Cuando termina el discurso, el oficio y la música, salen todos. En el aire queda más intriga que tristeza. Las dos mujeres que antes hablaban con Matías se acercan en una hábil maniobra de aproximación a la madre del niño que ha sido la primera en salir. -Juntas forman un extraño triangulo de escotes y estrecheces-. Las chicas le plantan dos besos muy cariñosos en las rígidas mejillas agarrándola cada una de un brazo para darle un pésame, de nuevo algo exagerado para mi gusto:

-Con lo bueno que era

-Le echaremos de menos

-Seguro que tú también

Así siguen durante unos minutos, dándose la palabra una a la otra mientras los carnosos labios de ella permanecen cerrados.

-Ya sabes: aquí nos tienes para lo que necesites, dicen otra vez al unísono, mientras madre y niño se alejan.
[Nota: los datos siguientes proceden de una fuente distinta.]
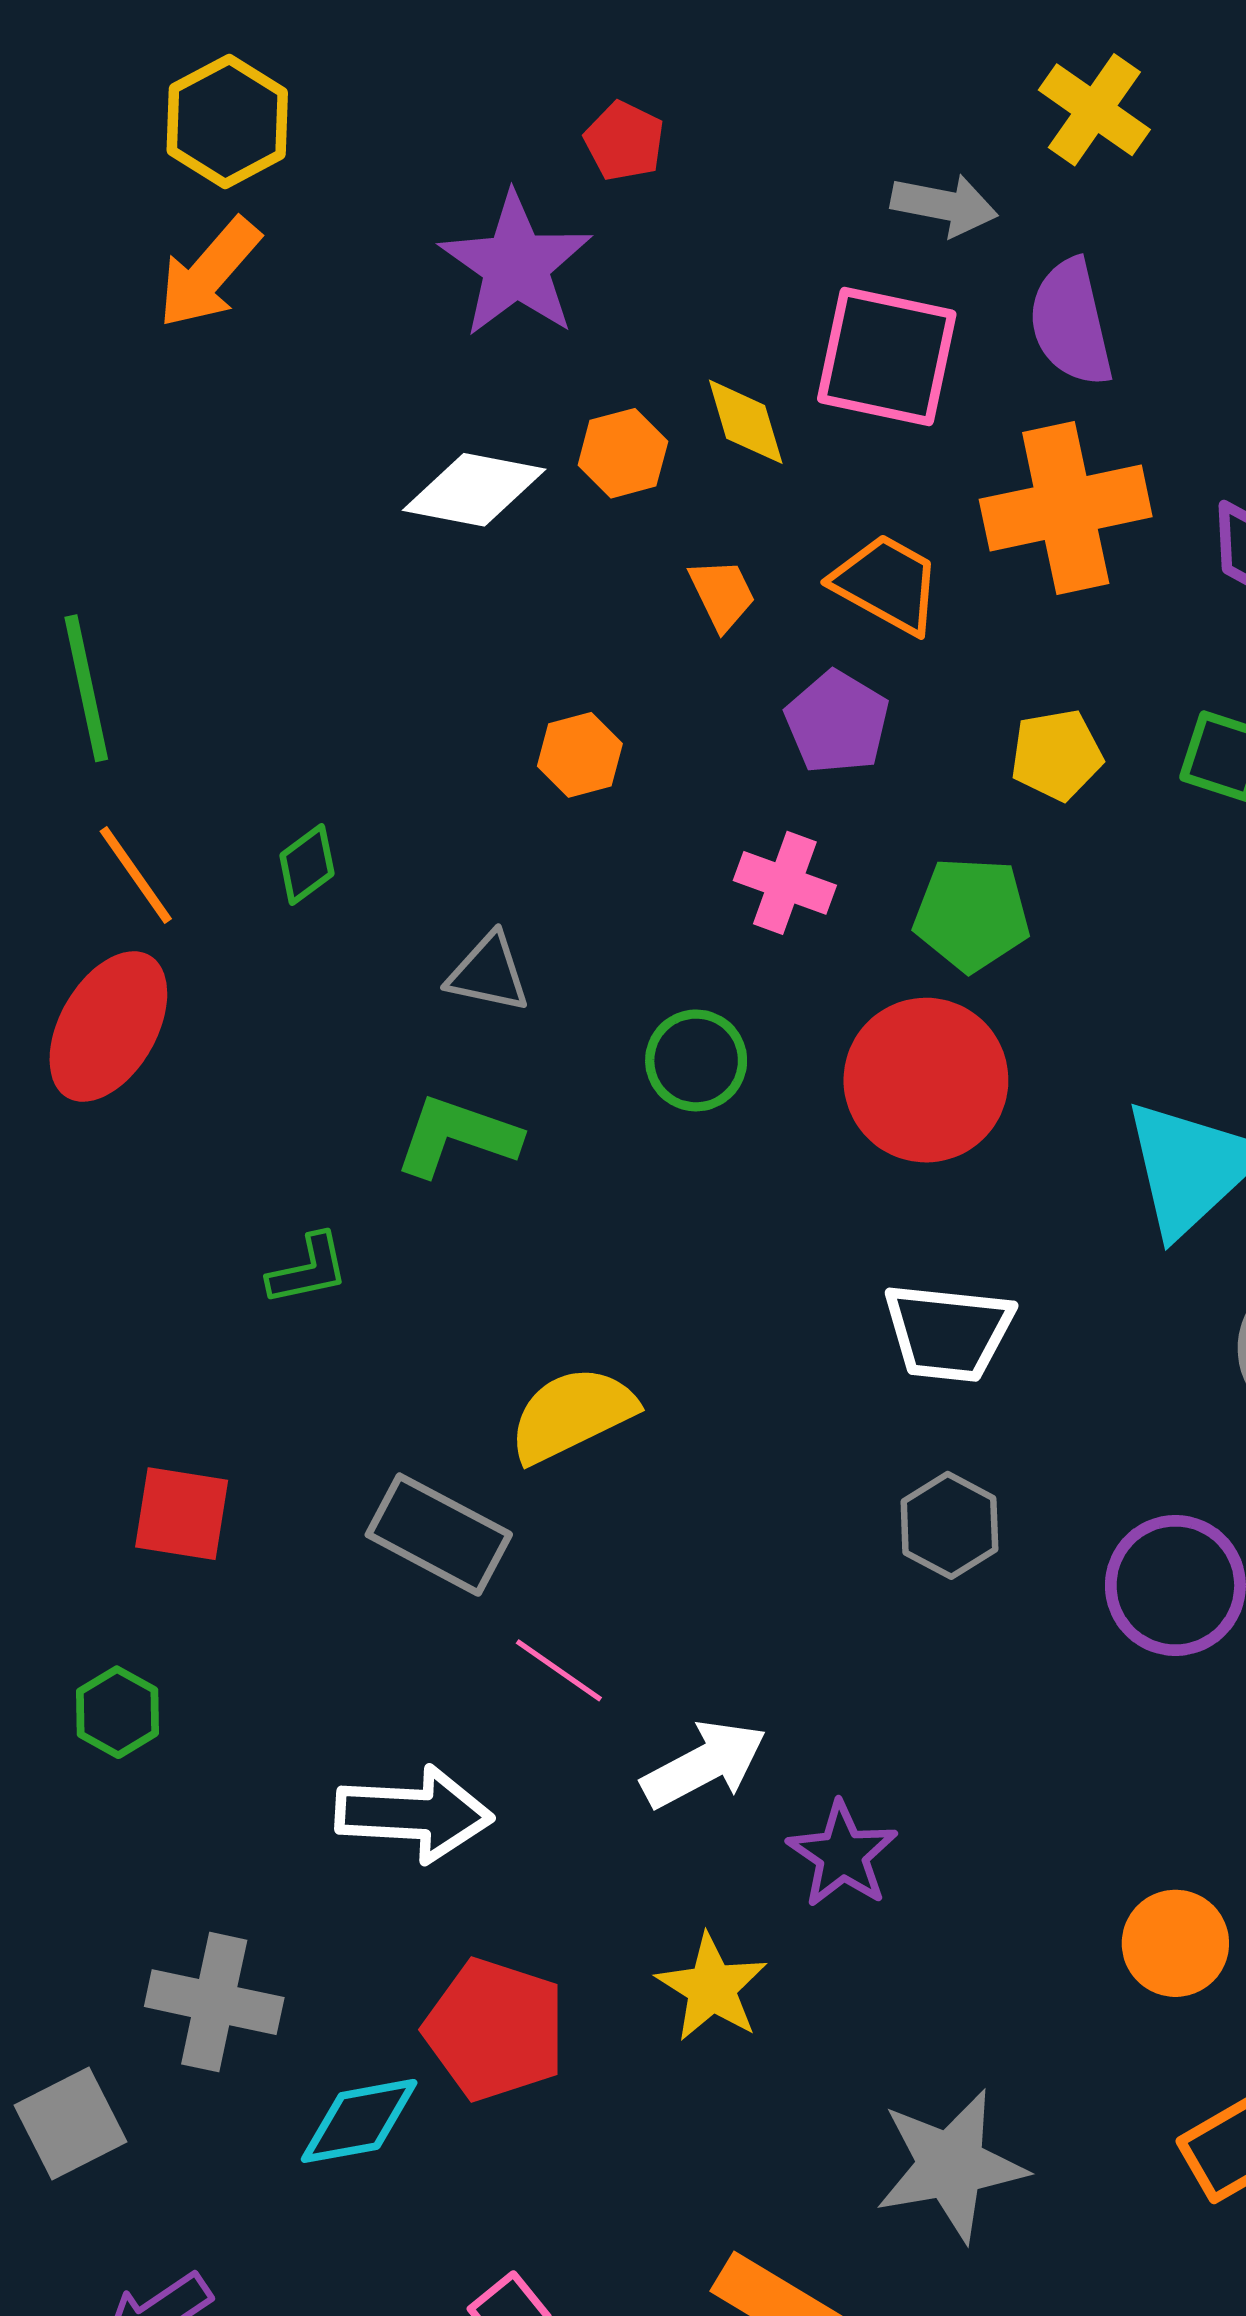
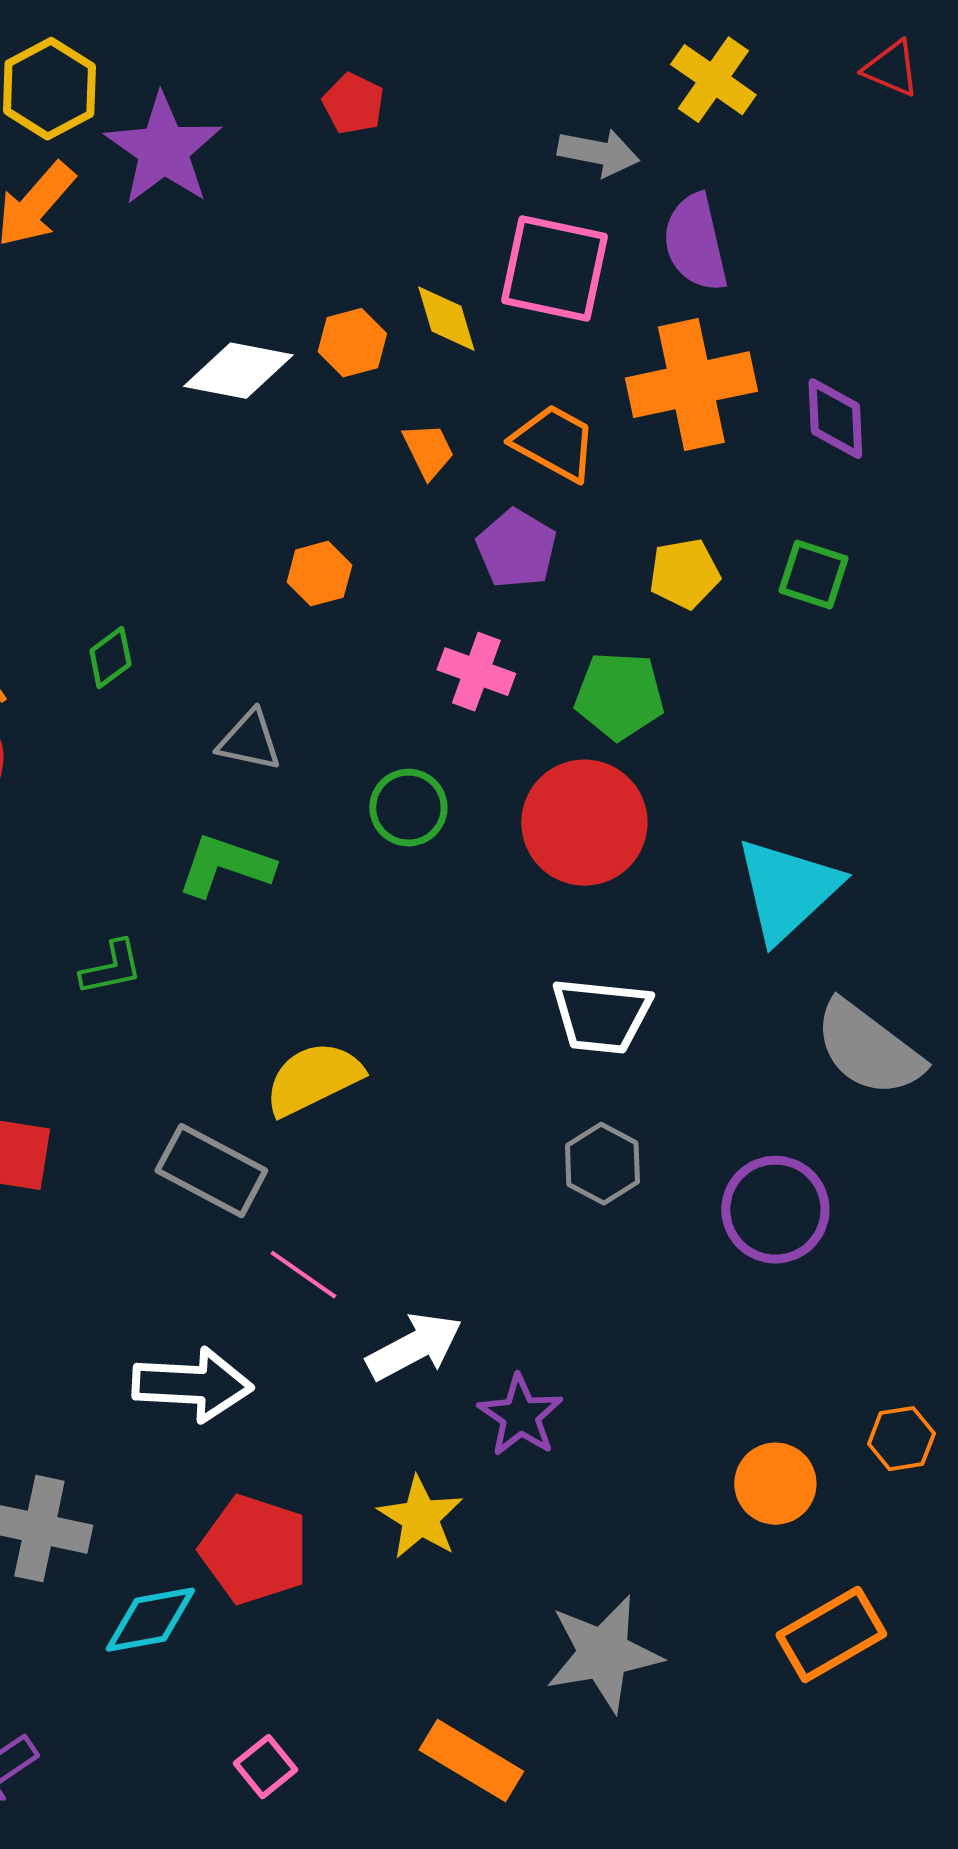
purple star: (516, 265) -> (163, 150), moved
Matías que salió del templo con los hombros tan caídos que casi le rozaban las costillas, está colocado muy recto a la derecha de la puerta de la iglesia, dando la mano y recibiendo el pésame de todos los desconocidos. Las chicas regresan y se ponen en la cola de condolencias. Le vuelven a besar y le dan un fuerte abrazo: – pobrecillo, lo siento muchísimo, ya sabes:  para lo que quieras-, le dan dos palmaditas en el hombro y se dan la vuelta en un giro de ciento ochenta grados que permite a la concurrencia admirar de golpe todos los dones atrapados en la negrura del luto.

-Anda este, ¡vaya planchazo!

-Imagínate: hasta ahora era el único heredero y en un minuto se ha quedado sin herencia.

-Con el pisazo de cuatrocientos metros que tenía su tío en pleno Serrano.

-¡Eso por mencionar algo!, porque según sé, era dueño de medio Madrid y media Republica Dominicana.

-¡Vaya!.¡Qué cosas!, así que el viejo tenía reservada una sorpresita de última hora.

-Vete tú a saber, últimamente surgen muchas aprovechadas con un crio en la cartera y una cuenta corriente vacía.

-Igual hasta le tienen que hacer el test ese de ADN, porque, si la cosa estuviese clara, Borja -ya sabes, su secretario-seguro que me habría dicho algo.

Así van soltando opiniones sin lamentos ni discreción alguna, mientras se van alejando de la – posible recién enviudada, con unos pasos que repiquetean monocordes en la acera.

-¡Bueno, mira!, mañana llamamos a Matías a ver cómo está y si nos necesita para algo, afirma la que hace apenas una hora se enjugaba las lágrimas.

-¡Nunca se sabe!, dicen a coro mientras se besan en una despedida que parece un hasta luego.